What this task involves
Pull out each line of the listing below that contains the word "iscritti".

(Collected data)
================================

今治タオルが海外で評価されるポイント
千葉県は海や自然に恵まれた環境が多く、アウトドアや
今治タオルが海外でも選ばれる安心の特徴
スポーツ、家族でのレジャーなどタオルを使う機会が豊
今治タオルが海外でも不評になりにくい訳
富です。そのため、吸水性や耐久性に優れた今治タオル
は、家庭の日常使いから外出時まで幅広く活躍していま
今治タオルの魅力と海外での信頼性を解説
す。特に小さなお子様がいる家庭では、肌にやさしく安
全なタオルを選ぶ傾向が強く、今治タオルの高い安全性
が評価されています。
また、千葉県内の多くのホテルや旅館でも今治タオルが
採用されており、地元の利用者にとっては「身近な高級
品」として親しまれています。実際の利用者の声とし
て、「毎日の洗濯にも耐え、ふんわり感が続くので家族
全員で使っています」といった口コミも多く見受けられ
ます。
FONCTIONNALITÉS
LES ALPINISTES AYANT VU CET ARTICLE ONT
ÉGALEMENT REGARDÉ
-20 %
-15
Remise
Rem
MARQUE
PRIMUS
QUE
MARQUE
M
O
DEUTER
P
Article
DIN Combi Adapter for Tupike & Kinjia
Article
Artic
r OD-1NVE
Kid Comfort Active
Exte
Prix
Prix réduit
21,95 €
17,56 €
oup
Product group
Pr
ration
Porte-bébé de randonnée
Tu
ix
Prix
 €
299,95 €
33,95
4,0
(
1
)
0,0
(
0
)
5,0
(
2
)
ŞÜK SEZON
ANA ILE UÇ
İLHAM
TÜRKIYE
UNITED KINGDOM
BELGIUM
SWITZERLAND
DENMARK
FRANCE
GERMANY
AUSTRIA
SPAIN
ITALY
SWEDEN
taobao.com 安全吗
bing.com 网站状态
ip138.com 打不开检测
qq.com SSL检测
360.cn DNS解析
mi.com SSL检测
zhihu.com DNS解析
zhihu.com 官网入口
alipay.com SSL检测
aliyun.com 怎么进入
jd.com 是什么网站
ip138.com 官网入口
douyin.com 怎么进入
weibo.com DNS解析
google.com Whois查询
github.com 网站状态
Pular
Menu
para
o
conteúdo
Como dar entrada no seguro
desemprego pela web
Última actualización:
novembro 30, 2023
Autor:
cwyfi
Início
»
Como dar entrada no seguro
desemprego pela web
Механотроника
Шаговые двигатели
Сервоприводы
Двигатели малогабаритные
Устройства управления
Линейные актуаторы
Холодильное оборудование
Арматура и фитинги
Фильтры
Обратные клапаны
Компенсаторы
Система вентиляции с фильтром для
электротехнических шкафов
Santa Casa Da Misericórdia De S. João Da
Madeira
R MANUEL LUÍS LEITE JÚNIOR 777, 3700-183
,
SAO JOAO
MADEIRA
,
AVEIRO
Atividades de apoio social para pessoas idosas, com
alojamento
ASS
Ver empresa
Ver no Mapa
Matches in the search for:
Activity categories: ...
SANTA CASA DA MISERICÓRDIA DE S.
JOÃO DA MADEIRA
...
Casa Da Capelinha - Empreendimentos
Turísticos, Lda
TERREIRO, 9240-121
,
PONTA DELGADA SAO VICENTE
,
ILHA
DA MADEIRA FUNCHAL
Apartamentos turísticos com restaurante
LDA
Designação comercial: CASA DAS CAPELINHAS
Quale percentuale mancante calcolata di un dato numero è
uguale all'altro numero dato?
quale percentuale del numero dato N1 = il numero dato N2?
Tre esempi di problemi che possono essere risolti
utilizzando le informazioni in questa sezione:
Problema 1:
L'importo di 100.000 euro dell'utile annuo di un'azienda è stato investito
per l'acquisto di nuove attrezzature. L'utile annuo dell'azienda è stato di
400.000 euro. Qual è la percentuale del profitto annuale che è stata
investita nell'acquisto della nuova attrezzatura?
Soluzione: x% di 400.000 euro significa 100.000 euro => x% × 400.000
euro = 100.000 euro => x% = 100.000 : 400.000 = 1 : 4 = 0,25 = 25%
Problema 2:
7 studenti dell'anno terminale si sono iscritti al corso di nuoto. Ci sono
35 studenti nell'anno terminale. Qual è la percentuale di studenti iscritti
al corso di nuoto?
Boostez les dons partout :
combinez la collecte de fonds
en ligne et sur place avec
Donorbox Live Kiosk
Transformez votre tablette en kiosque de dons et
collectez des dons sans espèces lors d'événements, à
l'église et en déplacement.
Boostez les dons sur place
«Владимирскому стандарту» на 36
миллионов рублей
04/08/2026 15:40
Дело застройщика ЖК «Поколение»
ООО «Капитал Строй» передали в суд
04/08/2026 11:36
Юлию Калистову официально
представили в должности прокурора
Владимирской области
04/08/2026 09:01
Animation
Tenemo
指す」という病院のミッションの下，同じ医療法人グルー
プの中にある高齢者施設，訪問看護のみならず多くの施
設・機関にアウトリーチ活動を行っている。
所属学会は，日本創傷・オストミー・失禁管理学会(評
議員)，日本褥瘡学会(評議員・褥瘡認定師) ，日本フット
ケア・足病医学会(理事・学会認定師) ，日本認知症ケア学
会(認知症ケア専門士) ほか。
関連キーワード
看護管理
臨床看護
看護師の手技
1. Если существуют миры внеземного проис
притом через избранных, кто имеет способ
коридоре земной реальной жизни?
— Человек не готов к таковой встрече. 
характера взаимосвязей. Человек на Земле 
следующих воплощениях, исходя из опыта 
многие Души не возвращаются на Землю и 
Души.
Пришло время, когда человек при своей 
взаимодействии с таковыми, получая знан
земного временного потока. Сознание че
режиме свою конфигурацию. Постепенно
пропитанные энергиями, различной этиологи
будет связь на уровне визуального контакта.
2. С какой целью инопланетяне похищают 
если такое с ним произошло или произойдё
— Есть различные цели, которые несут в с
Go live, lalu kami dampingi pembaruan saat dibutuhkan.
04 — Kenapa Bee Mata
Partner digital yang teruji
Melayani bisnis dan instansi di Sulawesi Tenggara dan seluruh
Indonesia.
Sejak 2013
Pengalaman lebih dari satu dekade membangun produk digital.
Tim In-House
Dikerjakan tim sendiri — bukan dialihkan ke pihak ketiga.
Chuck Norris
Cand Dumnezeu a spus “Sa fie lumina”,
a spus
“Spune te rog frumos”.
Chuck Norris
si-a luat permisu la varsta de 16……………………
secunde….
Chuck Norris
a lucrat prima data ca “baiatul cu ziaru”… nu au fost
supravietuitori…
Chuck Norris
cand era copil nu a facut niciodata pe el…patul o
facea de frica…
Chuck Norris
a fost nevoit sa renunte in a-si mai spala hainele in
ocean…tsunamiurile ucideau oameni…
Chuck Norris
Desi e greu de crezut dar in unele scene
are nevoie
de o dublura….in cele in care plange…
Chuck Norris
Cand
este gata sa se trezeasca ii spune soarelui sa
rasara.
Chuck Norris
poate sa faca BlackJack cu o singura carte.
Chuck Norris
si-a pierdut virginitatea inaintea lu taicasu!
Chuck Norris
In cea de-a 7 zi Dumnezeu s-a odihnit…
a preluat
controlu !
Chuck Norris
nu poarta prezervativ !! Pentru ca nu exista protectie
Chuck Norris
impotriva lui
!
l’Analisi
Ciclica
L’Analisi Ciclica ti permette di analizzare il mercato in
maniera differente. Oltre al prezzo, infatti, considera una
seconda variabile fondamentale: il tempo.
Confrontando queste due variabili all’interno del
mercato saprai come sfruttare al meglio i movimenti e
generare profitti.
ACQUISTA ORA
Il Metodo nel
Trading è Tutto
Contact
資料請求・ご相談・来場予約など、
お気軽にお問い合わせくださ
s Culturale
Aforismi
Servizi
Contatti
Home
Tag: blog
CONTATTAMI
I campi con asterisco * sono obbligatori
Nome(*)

================================

Exercise solution
7 studenti dell'anno terminale si sono iscritti al corso di nuoto. Ci sono
35 studenti nell'anno terminale. Qual è la percentuale di studenti iscritti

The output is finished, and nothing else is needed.